Avec cette campagne, La DG Environnement du Service Public Fédéral belge Santé Publique espère encourager les individus à interroger leurs consommations et à se tourner vers des produits plus éthiques. L’objectif est également de rappeler qu’il ne suffit plus de s’indigner devant des images tragiques d’animaux mourants ou de paysages dévastés, chacun ayant un rôle à jouer pour réduire l’empreinte écologique globale. Ne se suffisant pas d’en rester à l’échelle individuelle, #BeBiodiversity entend également adresser un message aux représentants politiques et aux industriels en leur demandant de mettre en place des mécanismes pour favoriser des consommations plus responsables. « Lancée le 21 avril 2017, la campagne de communication et de sensibilisation #BeBiodiversity a pour but de faire comprendre à tous les acteurs de la société l’urgence de la situation et de rassembler les citoyen-consommateurs, entreprises et pouvoir publics autour d’un même objectif : la préservation de la biodiversité », explique l’organisme.
Les modes de consommation en cause
La pizza surgelée est un exemple typique pour illustrer la difficulté qu’il existe à mettre en relation nos consommations et les conséquences environnementales qu’elles peuvent avoir. Parfois elles sont invisibles et difficiles à imaginer de manière concrète (par exemple pour internet). Dans d’autres cas, les répercussions sont tellement éloignées géographiquement – comme c’est le cas pour la destruction des forêts tropicales pour la production d’huile de palme – que nous ne nous sentons que peu concernés. Souvent, les deux phénomènes se cumulent.

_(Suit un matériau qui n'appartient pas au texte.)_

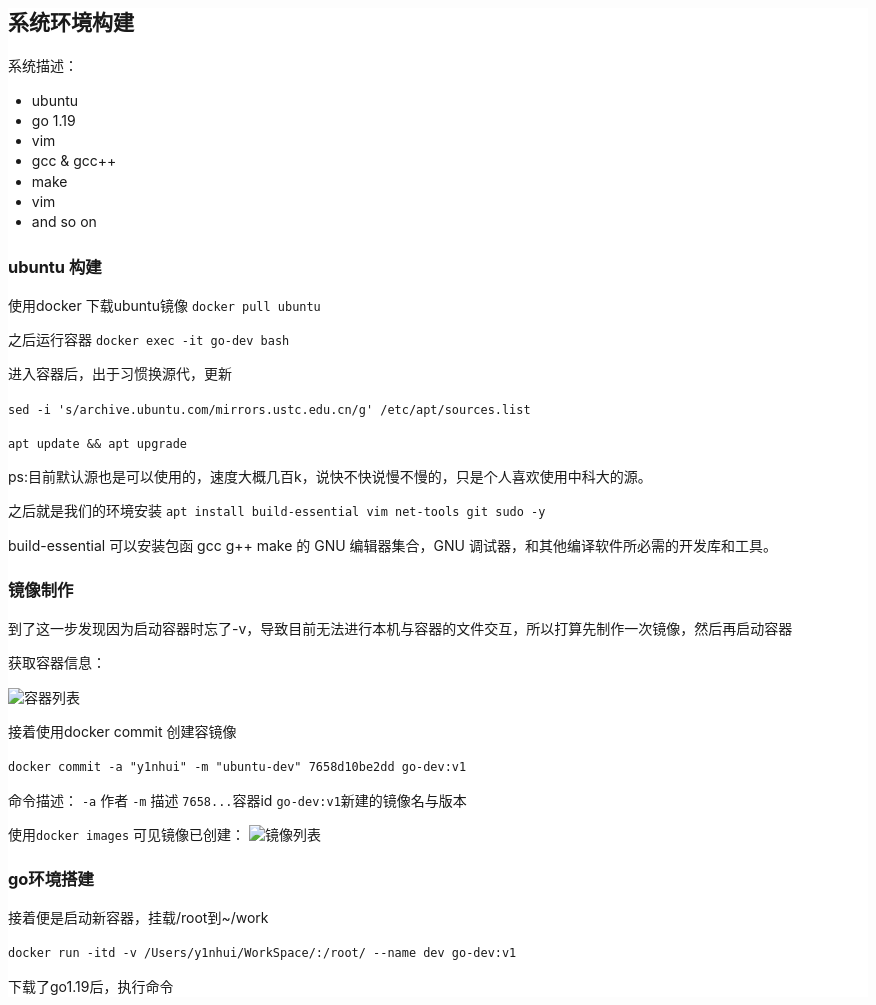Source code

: ## 系统环境构建

系统描述：

- ubuntu
- go 1.19
- vim
- gcc & gcc++
- make
- vim
- and so on

### ubuntu 构建

使用docker 下载ubuntu镜像
`docker pull ubuntu`

之后运行容器
 `docker exec -it go-dev bash`

进入容器后，出于习惯换源代，更新

`sed -i 's/archive.ubuntu.com/mirrors.ustc.edu.cn/g' /etc/apt/sources.list`

 `apt update && apt upgrade`

ps:目前默认源也是可以使用的，速度大概几百k，说快不快说慢不慢的，只是个人喜欢使用中科大的源。

之后就是我们的环境安装
`apt install build-essential vim net-tools git sudo -y`

build-essential 可以安装包函 gcc g++ make 的 GNU 编辑器集合，GNU 调试器，和其他编译软件所必需的开发库和工具。

### 镜像制作

到了这一步发现因为启动容器时忘了-v，导致目前无法进行本机与容器的文件交互，所以打算先制作一次镜像，然后再启动容器

获取容器信息：

![容器列表](https://i.bmp.ovh/imgs/2022/08/08/0e2b84582e41d389.png)

接着使用docker commit 创建容镜像

`docker commit -a "y1nhui" -m "ubuntu-dev" 7658d10be2dd go-dev:v1`

命令描述： `-a` 作者 `-m` 描述 `7658...`容器id `go-dev:v1`新建的镜像名与版本

使用`docker images` 可见镜像已创建：
![镜像列表](https://i.bmp.ovh/imgs/2022/08/08/38314694da553520.png)

### go环境搭建

接着便是启动新容器，挂载/root到~/work

`docker run -itd -v /Users/y1nhui/WorkSpace/:/root/ --name dev go-dev:v1`

下载了go1.19后，执行命令
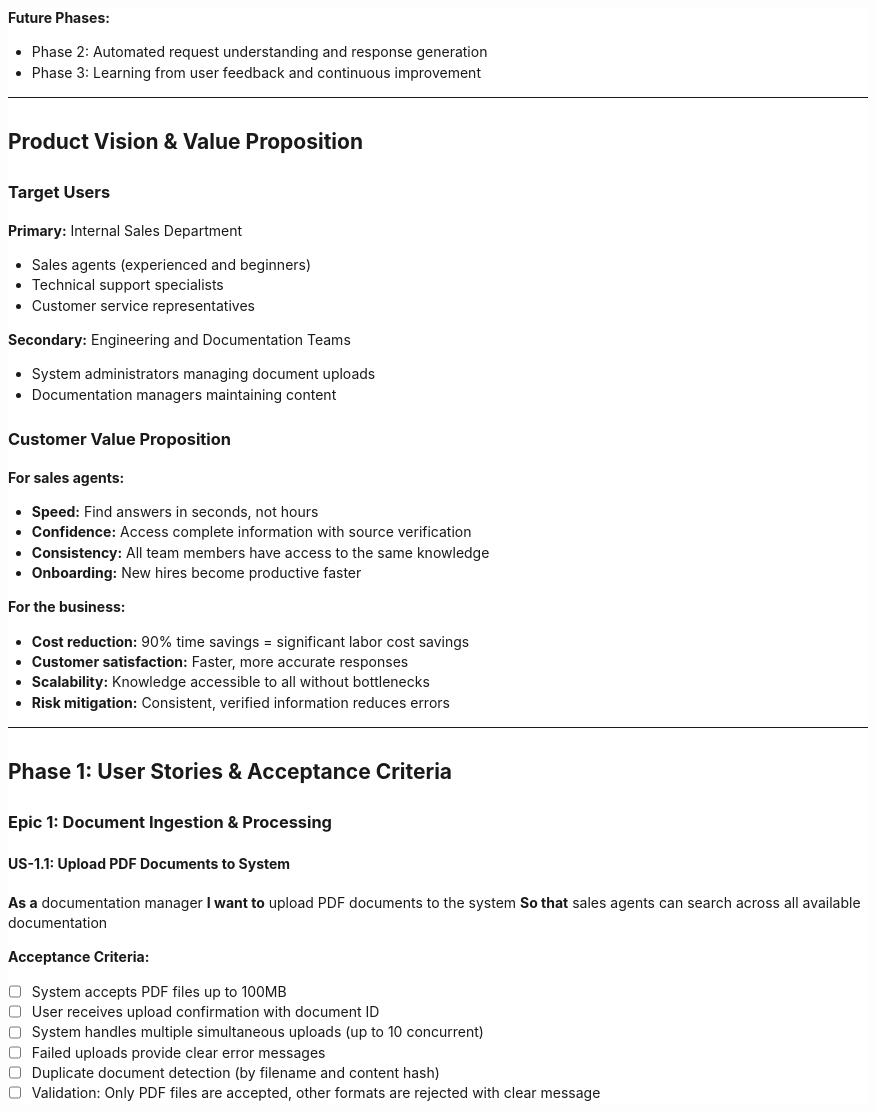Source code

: **Future Phases:**
- Phase 2: Automated request understanding and response generation
- Phase 3: Learning from user feedback and continuous improvement

---

## Product Vision & Value Proposition

### Target Users

**Primary:** Internal Sales Department
- Sales agents (experienced and beginners)
- Technical support specialists
- Customer service representatives

**Secondary:** Engineering and Documentation Teams
- System administrators managing document uploads
- Documentation managers maintaining content

### Customer Value Proposition

**For sales agents:**
- **Speed:** Find answers in seconds, not hours
- **Confidence:** Access complete information with source verification
- **Consistency:** All team members have access to the same knowledge
- **Onboarding:** New hires become productive faster

**For the business:**
- **Cost reduction:** 90% time savings = significant labor cost savings
- **Customer satisfaction:** Faster, more accurate responses
- **Scalability:** Knowledge accessible to all without bottlenecks
- **Risk mitigation:** Consistent, verified information reduces errors

---

## Phase 1: User Stories & Acceptance Criteria

### Epic 1: Document Ingestion & Processing

#### US-1.1: Upload PDF Documents to System
**As a** documentation manager
**I want to** upload PDF documents to the system
**So that** sales agents can search across all available documentation

**Acceptance Criteria:**
- [ ] System accepts PDF files up to 100MB
- [ ] User receives upload confirmation with document ID
- [ ] System handles multiple simultaneous uploads (up to 10 concurrent)
- [ ] Failed uploads provide clear error messages
- [ ] Duplicate document detection (by filename and content hash)
- [ ] Validation: Only PDF files are accepted, other formats are rejected with clear message
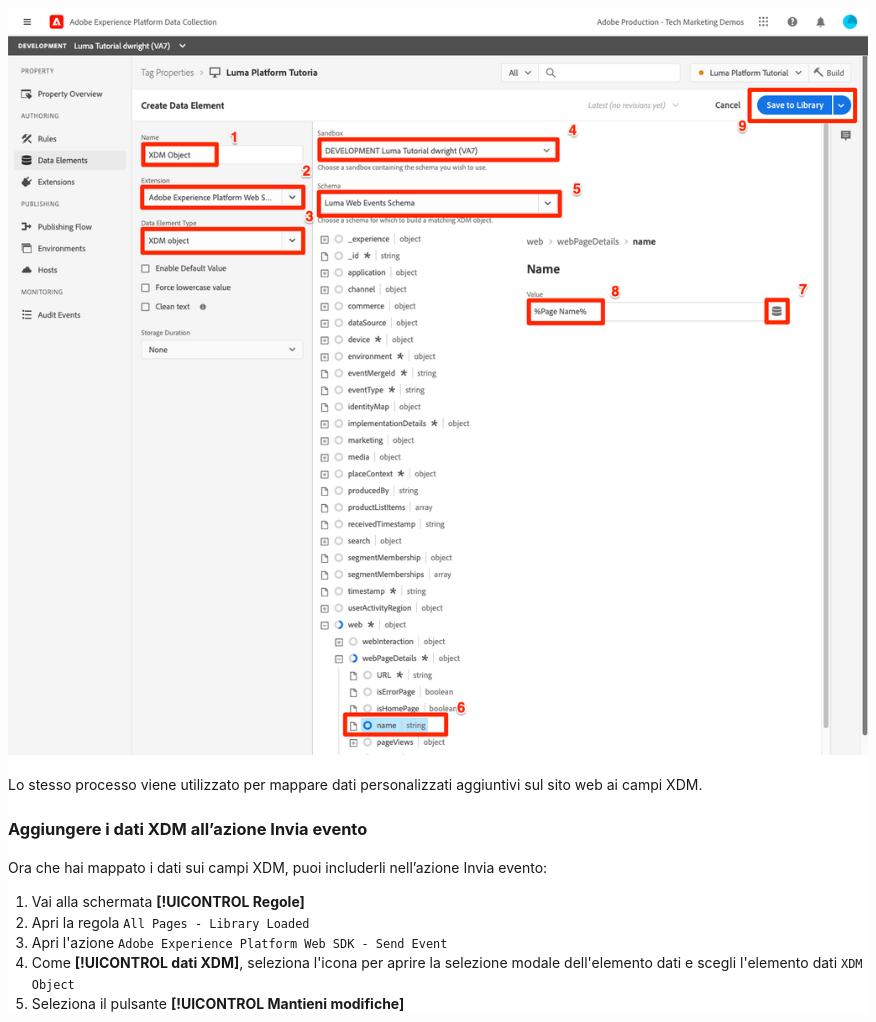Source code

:    ![Mappa il nome della pagina all&#39;elemento dati dell&#39;oggetto XDM](assets/websdk-property-dataElement-createXDMObject.png)

Lo stesso processo viene utilizzato per mappare dati personalizzati aggiuntivi sul sito web ai campi XDM.

### Aggiungere i dati XDM all’azione Invia evento

Ora che hai mappato i dati sui campi XDM, puoi includerli nell’azione Invia evento:

1. Vai alla schermata **[!UICONTROL Regole]**
1. Apri la regola `All Pages - Library Loaded`
1. Apri l&#39;azione `Adobe Experience Platform Web SDK - Send Event`
1. Come **[!UICONTROL dati XDM]**, seleziona l&#39;icona per aprire la selezione modale dell&#39;elemento dati e scegli l&#39;elemento dati `XDM Object`
1. Seleziona il pulsante **[!UICONTROL Mantieni modifiche]**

Par ailleurs, dans le modèle économique actuel, les externalités négatives se répercutant sur les populations et l’environnement et non pas sur le prix de nos consommations, ce sont les biens industriels à fort impact qui inondent le marché, car leur prix défie toute concurrence. Ainsi, les dès du jeu sont pipés : la dictature du prix incite les consommateurs à précipiter la crise écologique. Les alternatives éthiques ont bien du mal à se faire une place dans ce contexte. Leur lente progression ne repose que sur l’engagement de certains, trop rares, mais bien décidés à faire de leurs consommations un levier pour construire un autre monde.